Our God desires to bring His true followers into a profound oneness with Himself.  Look at how Jesus describes it in His final prayer with His disciples.  “…that they may all be one. As you, Father, are in me and I am in you, may they also be in us” (emphasis added). The quality of oneness between His followers and Himself is the oneness between the Father and the Son.  He is praying that we will be one with the Father and Son as they are one with each other. 

Yes, the oneness our God desires between Himself and us is the same oneness that He has with Jesus Christ within the Godhead.  “…so that they may be one, as we are one,I in them and you in me, that they may become completely one….”  Such oneness comes to us because the Father is present in the Son, and the Son is present in us by His Holy Spirit. The Greek term translated as “one” in these verses emphasizes no division and no dissension.

Is this the way in which we view our relationship with our God?   Do we understand the life-altering truth that He has made Himself one with us?  Here is revealed for us a major tenet of the new covenant – our God has invited us into His life, into Himself.  To make this so, He has placed within us His Holy Spirit.

So often, our God is perceived as the God “up there,” external to us, separated from us.  Such thinking is from the old covenant; it serves to distance us from our God in our thinking.  It robs us of the depth of relationship we could be having with Him.  It is easy to think that the purpose of our God is to help us muddle through “down here” until we get “up there” with Him.  This thinking makes the Christian life about sin abatement and behavior management.  If we keep trying, keep learning more facts, keep applying more principles, we will eventually come to be pleasing to our God.
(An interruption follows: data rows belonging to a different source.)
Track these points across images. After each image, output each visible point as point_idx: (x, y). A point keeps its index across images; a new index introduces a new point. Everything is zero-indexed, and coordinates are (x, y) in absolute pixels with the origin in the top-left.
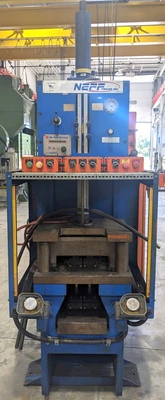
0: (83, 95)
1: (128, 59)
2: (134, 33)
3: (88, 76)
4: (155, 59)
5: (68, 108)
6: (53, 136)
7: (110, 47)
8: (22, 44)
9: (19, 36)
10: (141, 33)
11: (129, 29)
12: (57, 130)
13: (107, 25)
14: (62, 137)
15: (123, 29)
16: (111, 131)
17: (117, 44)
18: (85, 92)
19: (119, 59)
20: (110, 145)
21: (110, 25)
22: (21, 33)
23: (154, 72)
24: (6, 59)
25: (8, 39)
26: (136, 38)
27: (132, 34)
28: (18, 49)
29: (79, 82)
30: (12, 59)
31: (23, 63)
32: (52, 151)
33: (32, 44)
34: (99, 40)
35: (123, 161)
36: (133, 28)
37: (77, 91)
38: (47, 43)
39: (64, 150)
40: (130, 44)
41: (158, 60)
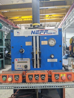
0: (36, 37)
1: (48, 23)
2: (50, 17)
3: (38, 27)
4: (55, 23)
5: (28, 44)
6: (20, 59)
7: (44, 20)
8: (21, 20)
9: (20, 18)
10: (52, 16)
11: (49, 16)
12: (22, 56)
13: (43, 15)
14: (25, 59)
15: (47, 15)
16: (53, 56)
17: (46, 19)
18: (37, 35)
19: (46, 23)
20: (52, 63)
21: (44, 15)
22: (21, 17)
23: (55, 26)
24: (17, 24)
25: (18, 19)
26: (50, 18)
27: (49, 17)
28: (20, 21)
29: (34, 30)
30: (19, 24)
31: (22, 25)
32: (19, 67)
33: (24, 20)
34: (41, 18)
35: (61, 75)
36: (50, 15)
37: (33, 35)
38: (27, 20)
39: (26, 67)
40: (49, 19)
41: (56, 23)
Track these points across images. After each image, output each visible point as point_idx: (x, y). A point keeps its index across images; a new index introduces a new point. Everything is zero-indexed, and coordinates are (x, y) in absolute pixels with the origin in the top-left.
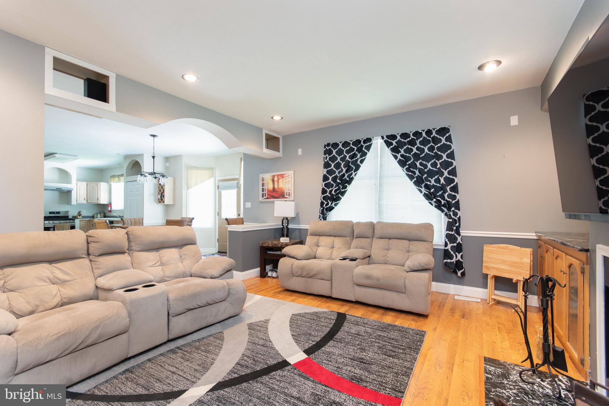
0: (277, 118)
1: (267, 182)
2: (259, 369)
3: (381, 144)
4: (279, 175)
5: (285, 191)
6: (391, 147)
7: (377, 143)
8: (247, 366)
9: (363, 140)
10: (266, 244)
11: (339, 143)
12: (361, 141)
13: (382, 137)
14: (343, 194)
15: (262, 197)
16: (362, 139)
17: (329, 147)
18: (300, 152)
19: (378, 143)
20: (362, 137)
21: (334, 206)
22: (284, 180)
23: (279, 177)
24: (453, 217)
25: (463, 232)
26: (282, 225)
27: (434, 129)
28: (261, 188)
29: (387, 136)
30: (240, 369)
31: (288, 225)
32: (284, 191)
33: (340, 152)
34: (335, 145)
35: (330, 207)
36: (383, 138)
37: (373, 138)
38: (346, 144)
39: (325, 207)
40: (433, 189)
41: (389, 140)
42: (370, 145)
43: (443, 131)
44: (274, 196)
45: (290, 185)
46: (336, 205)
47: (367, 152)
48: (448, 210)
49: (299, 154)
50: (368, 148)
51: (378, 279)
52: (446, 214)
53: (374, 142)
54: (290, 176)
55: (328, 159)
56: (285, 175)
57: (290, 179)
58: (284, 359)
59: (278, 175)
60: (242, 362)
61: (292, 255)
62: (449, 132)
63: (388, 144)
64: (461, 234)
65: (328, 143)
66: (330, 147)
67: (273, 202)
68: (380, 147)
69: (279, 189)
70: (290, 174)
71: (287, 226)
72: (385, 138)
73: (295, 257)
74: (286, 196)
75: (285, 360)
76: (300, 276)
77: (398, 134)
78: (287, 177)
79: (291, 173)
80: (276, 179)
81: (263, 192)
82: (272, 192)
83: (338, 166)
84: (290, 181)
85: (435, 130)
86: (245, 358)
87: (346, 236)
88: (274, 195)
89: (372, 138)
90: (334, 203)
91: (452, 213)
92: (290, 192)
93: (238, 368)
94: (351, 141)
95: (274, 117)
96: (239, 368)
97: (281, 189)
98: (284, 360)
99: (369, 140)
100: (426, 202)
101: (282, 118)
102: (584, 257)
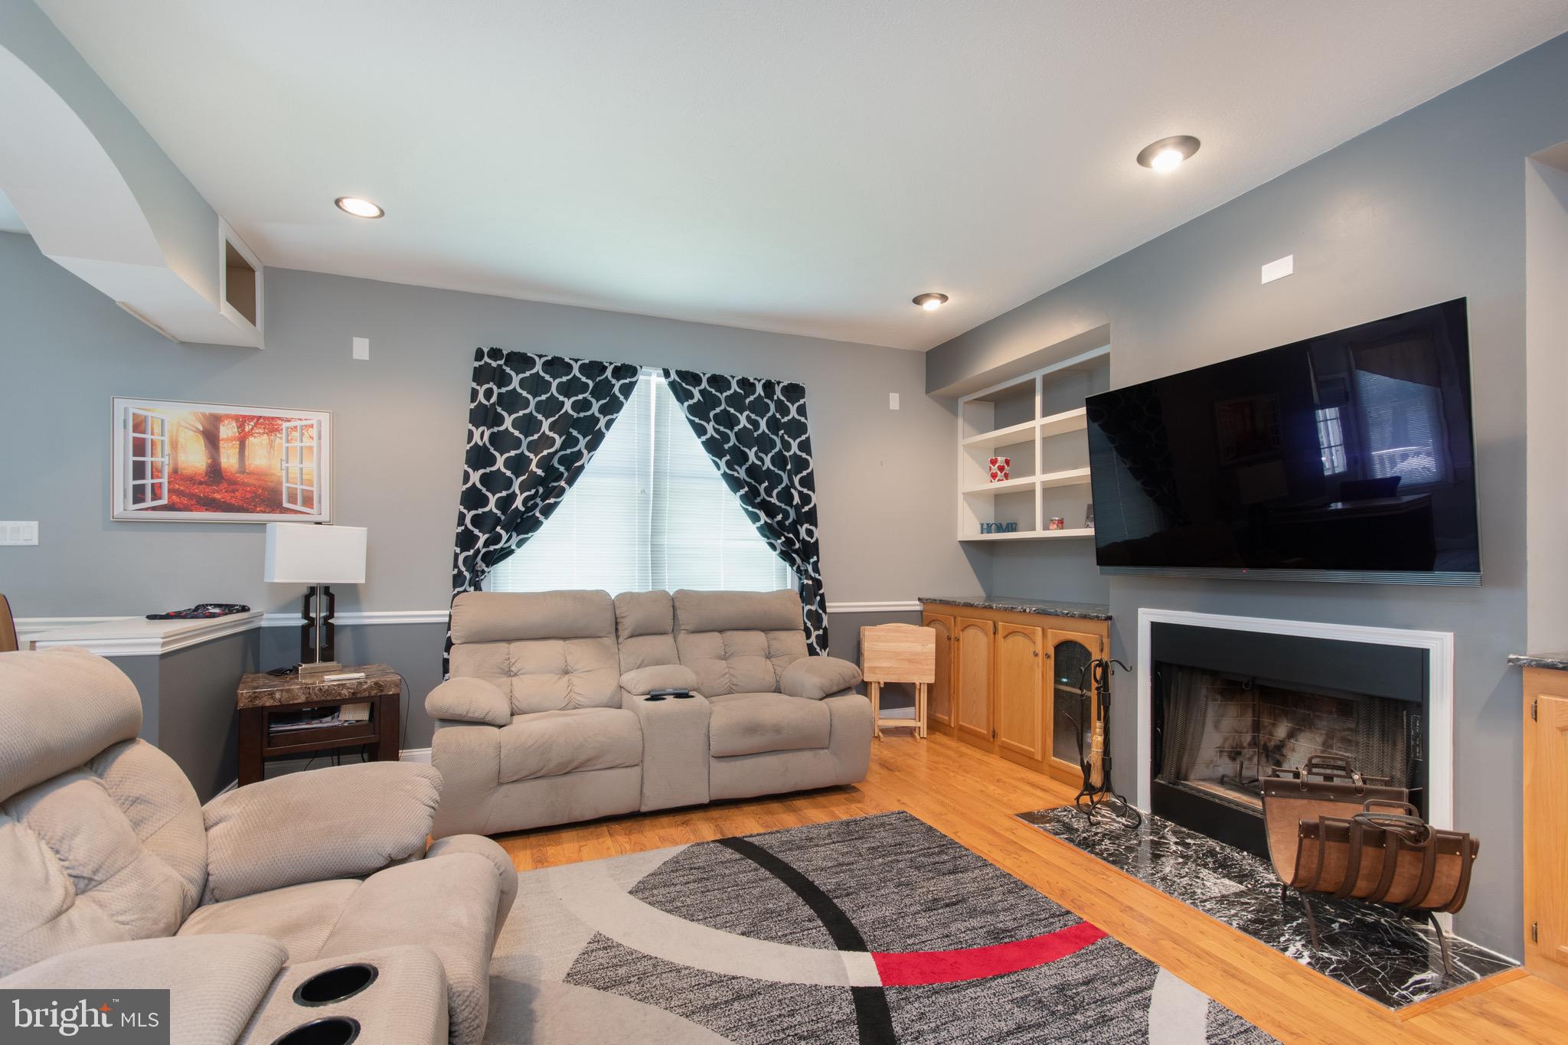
0: (360, 207)
1: (166, 439)
3: (658, 387)
4: (252, 418)
5: (285, 485)
6: (691, 402)
7: (648, 383)
9: (612, 366)
10: (278, 695)
11: (537, 359)
12: (606, 368)
13: (664, 370)
14: (548, 511)
15: (135, 501)
16: (611, 364)
17: (499, 362)
18: (361, 348)
19: (652, 384)
20: (612, 356)
21: (513, 547)
22: (280, 440)
23: (247, 429)
24: (813, 574)
25: (832, 606)
26: (306, 615)
27: (779, 383)
28: (122, 459)
29: (679, 373)
31: (331, 616)
32: (281, 483)
33: (537, 385)
34: (520, 361)
35: (502, 549)
36: (667, 374)
37: (641, 367)
38: (556, 365)
39: (483, 551)
40: (781, 516)
41: (683, 383)
42: (632, 385)
43: (795, 391)
44: (214, 500)
45: (314, 465)
46: (520, 544)
47: (624, 401)
48: (803, 561)
49: (356, 356)
50: (627, 390)
51: (777, 729)
52: (799, 571)
53: (641, 377)
54: (314, 432)
55: (494, 399)
56: (285, 425)
57: (314, 443)
59: (240, 421)
61: (476, 715)
62: (803, 397)
63: (682, 395)
64: (828, 610)
65: (492, 348)
66: (501, 362)
67: (262, 526)
68: (657, 397)
69: (248, 474)
70: (314, 422)
71: (326, 618)
72: (673, 376)
73: (487, 719)
74: (286, 505)
76: (536, 776)
77: (704, 374)
78: (296, 434)
79: (321, 419)
80: (227, 430)
81: (143, 477)
82: (201, 483)
83: (528, 425)
84: (311, 448)
85: (781, 385)
87: (601, 635)
88: (217, 496)
89: (639, 368)
90: (515, 539)
91: (810, 568)
92: (315, 489)
94: (576, 361)
95: (345, 201)
97: (260, 475)
99: (627, 371)
100: (762, 543)
101: (382, 213)
102: (1102, 628)
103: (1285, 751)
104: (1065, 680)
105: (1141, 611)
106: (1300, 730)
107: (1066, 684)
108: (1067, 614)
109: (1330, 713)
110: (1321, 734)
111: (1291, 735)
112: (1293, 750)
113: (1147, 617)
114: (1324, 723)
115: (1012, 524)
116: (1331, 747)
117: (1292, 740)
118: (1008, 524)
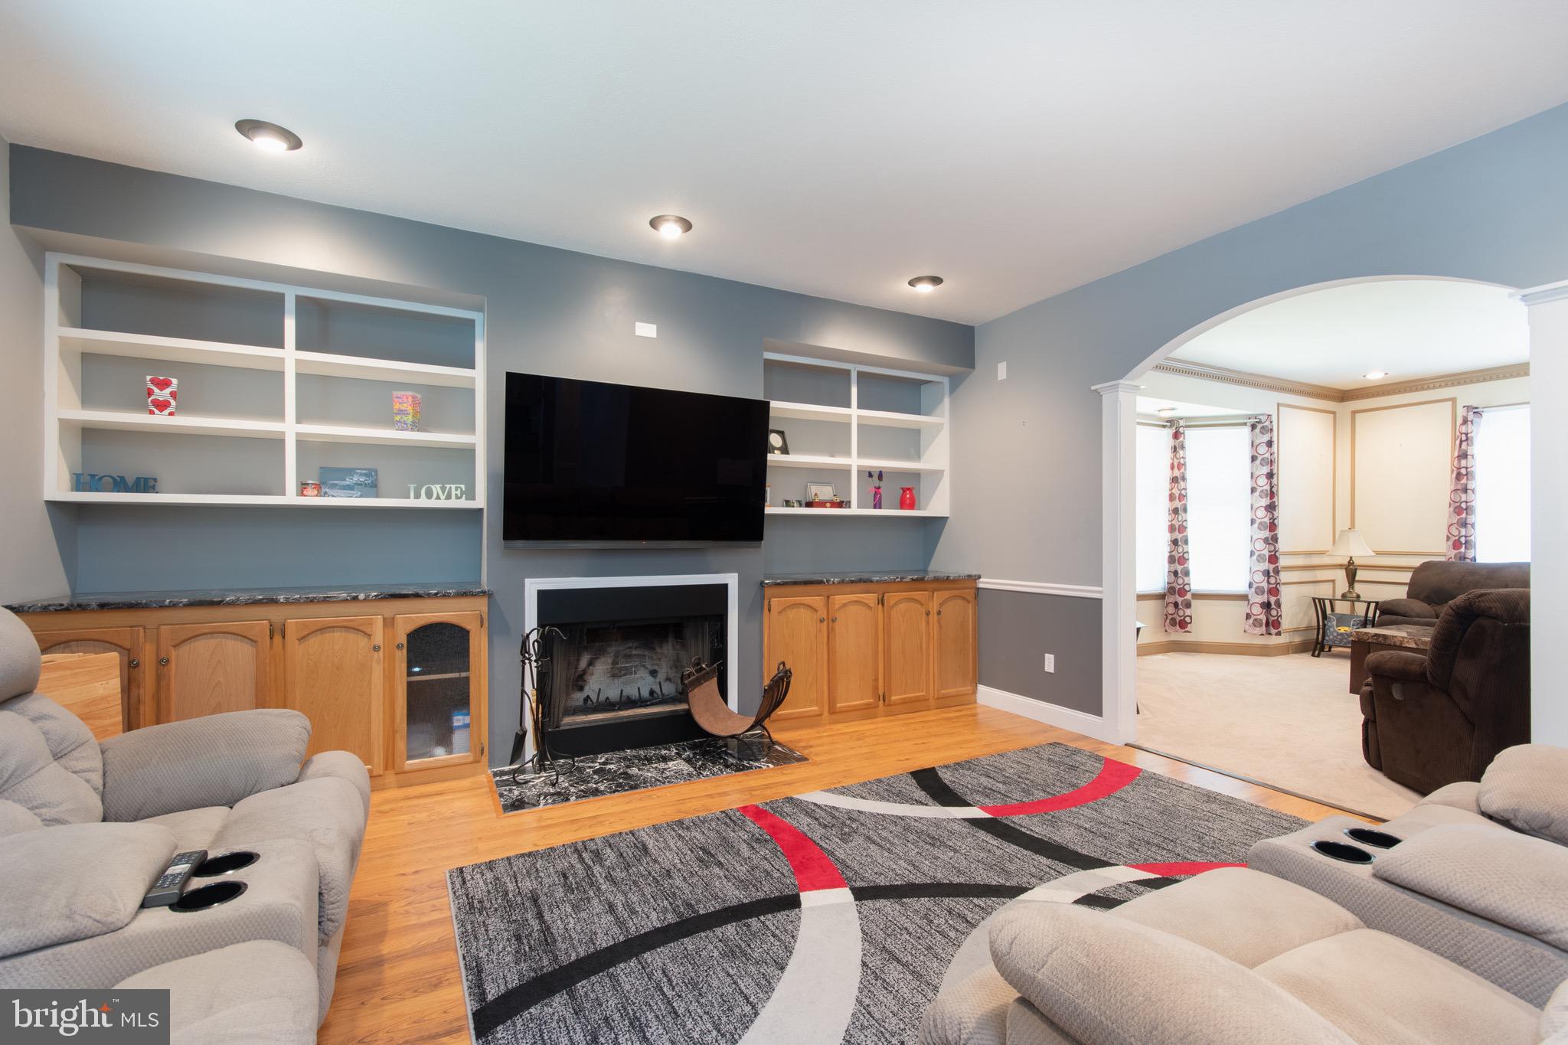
2: (923, 899)
8: (950, 913)
30: (966, 912)
58: (857, 902)
60: (962, 926)
75: (856, 900)
86: (952, 934)
93: (971, 915)
96: (969, 916)
98: (860, 900)
102: (481, 605)
103: (585, 677)
104: (417, 669)
105: (527, 581)
106: (597, 658)
107: (418, 674)
108: (436, 594)
109: (616, 640)
110: (611, 656)
111: (591, 663)
112: (592, 674)
113: (533, 586)
114: (614, 648)
115: (146, 480)
116: (617, 664)
117: (591, 668)
118: (138, 479)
Such old covenant thinking cannot take us to oneness with our God.  To understand the oneness our God wants with us would be transformational for us.  How could we be invested so many of the lesser things and issues of the world when our God is inviting us into deep union with Himself?  Into the oneness the Godhead enjoys between Themselves.  This is a truth that should move us to deep longing for our God, a deep commitment to pursue this oneness with all we are and all we possess.

In another way, however, the oneness for which Jesus prayed threatens us at a visceral level.  We somehow know that to enter that level of relationship with our God would leave us overwhelmed and undone.  Such intimacy with Him would purify us not just from some of our behaviors, but from our self-determination and self-focus. It would confront our divided, sacred-mixed-with-secular habit of living. It would reorganize our thinking and living and disrupt our systems of religiosity and image management.  It would end our attempts to control the “God-dynamic” in our lives.

And it would transform us so deeply and so wonderfully that our living will never be the same.  It will never again be a lesser kind of life, for we will be in union with, be one with the very God.  We cannot begin to imagine what that life here on earth would be like.  We can only describe it in terms of…heaven.